## Fragmento proporcionado:
··········
Un religioso, el abate Charles E. Brasseur (1814-1874), francés, quedó  impresionado en cuanto conoció a Díaz, en junio de 1859 (en su tercer viaje de cuatro que realizó a América –tres de los cuales fueron a México, de los cuales el del Istmo fue el tercero y tuvo una duración de tres semanas: inició el 6 y concluyó el 30 de junio–).

 

En su diario, titulado “Viaje por el Istmo de Tehuantepec. 1859-1860”, publicado en 1861, el abate apuntó: “(…) su aspecto y su porte me impresionaron vivamente. Zapoteca puro, ofrecía el tipo indígena más hermoso que hasta ahora he visto en todos mis viajes: creí que era la aparición de Cosijopij, joven, o de Guatemozín, tal y como me lo había imaginado a menudo. Alto, bien hecho, de una notable distinción; su rostro de una gran nobleza, agradablemente bronceado, me parecía revelar los rasgos más perfectos de la antigua aristocracia mexicana. Porfirio Díaz, por lo demás era todavía muy joven […] Sin tocar para nada las ideas políticas, puedo decir que las cualidades que mostraba en la intimidad no hacían sino justificar la buena opinión  que tuve de él, a primera vista,  y que sería de desear que las provincias de México fueran administradas por hombres de su carácter. Porfirio Díaz es, sin dudarlo un momento, el hombre de Oaxaca”. Se equivoca al decir que es zapoteca, pero qué admirable acierto al vaticinar, cual oráculo, el futuro de Díaz.
··········
(Registros guardados)
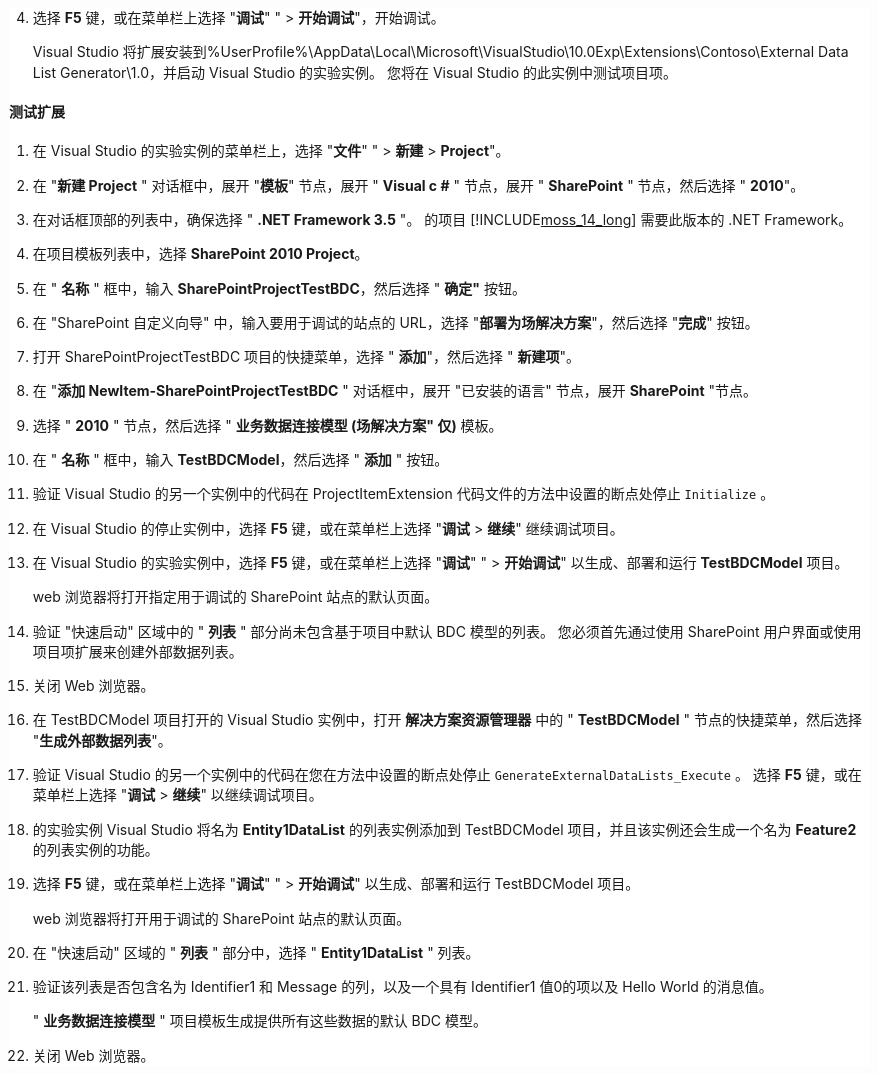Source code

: 4. 选择 **F5** 键，或在菜单栏上选择 "**调试**" "  >  **开始调试**"，开始调试。

     Visual Studio 将扩展安装到%UserProfile%\AppData\Local\Microsoft\VisualStudio\10.0Exp\Extensions\Contoso\External Data List Generator\1.0，并启动 Visual Studio 的实验实例。 您将在 Visual Studio 的此实例中测试项目项。

#### <a name="to-test-the-extension"></a>测试扩展

1. 在 Visual Studio 的实验实例的菜单栏上，选择 "**文件**" "  >  **新建**  >  **Project**"。

2. 在 "**新建 Project** " 对话框中，展开 "**模板**" 节点，展开 " **Visual c #** " 节点，展开 " **SharePoint** " 节点，然后选择 " **2010**"。

3. 在对话框顶部的列表中，确保选择 " **.NET Framework 3.5** "。 的项目 [!INCLUDE[moss_14_long](../sharepoint/includes/moss-14-long-md.md)] 需要此版本的 .NET Framework。

4. 在项目模板列表中，选择 **SharePoint 2010 Project**。

5. 在 " **名称** " 框中，输入 **SharePointProjectTestBDC**，然后选择 " **确定"** 按钮。

6. 在 "SharePoint 自定义向导" 中，输入要用于调试的站点的 URL，选择 "**部署为场解决方案**"，然后选择 "**完成**" 按钮。

7. 打开 SharePointProjectTestBDC 项目的快捷菜单，选择 " **添加**"，然后选择 " **新建项**"。

8. 在 "**添加 NewItem-SharePointProjectTestBDC** " 对话框中，展开 "已安装的语言" 节点，展开 **SharePoint** "节点。

9. 选择 " **2010** " 节点，然后选择 " **业务数据连接模型 (场解决方案" 仅)** 模板。

10. 在 " **名称** " 框中，输入 **TestBDCModel**，然后选择 " **添加** " 按钮。

11. 验证 Visual Studio 的另一个实例中的代码在 ProjectItemExtension 代码文件的方法中设置的断点处停止 `Initialize` 。

12. 在 Visual Studio 的停止实例中，选择 **F5** 键，或在菜单栏上选择 "**调试**  >  **继续**" 继续调试项目。

13. 在 Visual Studio 的实验实例中，选择 **F5** 键，或在菜单栏上选择 "**调试**" "  >  **开始调试**" 以生成、部署和运行 **TestBDCModel** 项目。

     web 浏览器将打开指定用于调试的 SharePoint 站点的默认页面。

14. 验证 "快速启动" 区域中的 " **列表** " 部分尚未包含基于项目中默认 BDC 模型的列表。 您必须首先通过使用 SharePoint 用户界面或使用项目项扩展来创建外部数据列表。

15. 关闭 Web 浏览器。

16. 在 TestBDCModel 项目打开的 Visual Studio 实例中，打开 **解决方案资源管理器** 中的 " **TestBDCModel** " 节点的快捷菜单，然后选择 "**生成外部数据列表**"。

17. 验证 Visual Studio 的另一个实例中的代码在您在方法中设置的断点处停止 `GenerateExternalDataLists_Execute` 。 选择 **F5** 键，或在菜单栏上选择 "**调试**  >  **继续**" 以继续调试项目。

18. 的实验实例 Visual Studio 将名为 **Entity1DataList** 的列表实例添加到 TestBDCModel 项目，并且该实例还会生成一个名为 **Feature2** 的列表实例的功能。

19. 选择 **F5** 键，或在菜单栏上选择 "**调试**" "  >  **开始调试**" 以生成、部署和运行 TestBDCModel 项目。

     web 浏览器将打开用于调试的 SharePoint 站点的默认页面。

20. 在 "快速启动" 区域的 " **列表** " 部分中，选择 " **Entity1DataList** " 列表。

21. 验证该列表是否包含名为 Identifier1 和 Message 的列，以及一个具有 Identifier1 值0的项以及 Hello World 的消息值。

     " **业务数据连接模型** " 项目模板生成提供所有这些数据的默认 BDC 模型。

22. 关闭 Web 浏览器。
··········
## Enunciado:
Por favor, copia de nuevo la parte del fragmento sobre Porfirio Díaz que abre con las palabras "Un religioso, el" y cierra con "30 de junio–).", sustituyendo en ella "abate" por "sacerdote".

## Respuesta:
Un religioso, el sacerdote Charles E. Brasseur (1814-1874), francés, quedó  impresionado en cuanto conoció a Díaz, en junio de 1859 (en su tercer viaje de cuatro que realizó a América –tres de los cuales fueron a México, de los cuales el del Istmo fue el tercero y tuvo una duración de tres semanas: inició el 6 y concluyó el 30 de junio–).